Vector Mind Map Fusion

Security

L1→L2→L3 向量记忆融合系统。用于构建、查询和管理语义记忆图谱。当用户需要提取、加工、记忆、或检索结构化知识时触发。具体场景：(1) 用户说"记住"、"存入记忆"、"这个很重要" → L1 提取；(2) 用户问"之前有没有"、"有没有记录过"、"我的记忆里" → L2+L3 查询；(3) 用户要求"整理一下"、"归类"、"形成知识体系" → L2 整理；(4) 用户说"搜索记忆"、"查找相关内容"、"语义搜索" → L3 召回；(5) 主动记忆扫描、增量更新、跨 session 知识关联时也触发。

Install

openclaw skills install vector-mind-map-fusion

Vector-Mind Map-Fusion

三层向量记忆融合系统：L1 提取 → L2 整理 → L3 检索

v1.2.0：方案A — InfinityDB 单一数据源 + 并行搜索（HNSW 语义 + 关键词字面）

核心架构

用户输入
    ↓
L1 (Session Scanner + Classifier)
    ├─ ByteOffsetScanner: 扫描 session JSONL，断点续扫
    ├─ Stage1 过滤: 噪音/UUID/cron/metadata
    ├─ Classifier: 去噪→质量检查→分类→分块→向量
    └─ 输出: L2A/ (每日增量)
    ↓
L2 (Daily Consolidator)
    ├─ 加载 L2A: 扫描所有日期文件
    ├─ session 分组 + 滑动窗口
    ├─ 四级去重: content_hash → cosine → simhash → hnsw
    ├─ session graph: N-gram 中文分词
    ├─ transitive closure: 关系补全
    └─ 输出: L2/ (每日增量)
    ↓
L3 (Biweekly Consolidator)

* **数据节选**
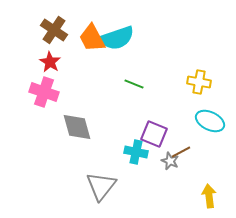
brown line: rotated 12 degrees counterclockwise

* **你的任务**
[A] 请根据摘录回答下列问题：
(i) 安装该技能使用的命令是什么？
(ii) v1.2.0 版本采用的单一数据源是什么？
(iii) L2 的四级去重依次使用哪四种方法？
[B] 请重抄摘录中的一段：从含有“Vector-Mind Map-Fusion”的那几个字开始，到“Scanner + Classifier)”之后结束，一字不改。

* **各题答案**
[A]
(i) openclaw skills install vector-mind-map-fusion
(ii) InfinityDB
(iii) content_hash → cosine → simhash → hnsw

[B]
Vector-Mind Map-Fusion

三层向量记忆融合系统：L1 提取 → L2 整理 → L3 检索

v1.2.0：方案A — InfinityDB 单一数据源 + 并行搜索（HNSW 语义 + 关键词字面）

核心架构

用户输入
    ↓
L1 (Session Scanner + Classifier)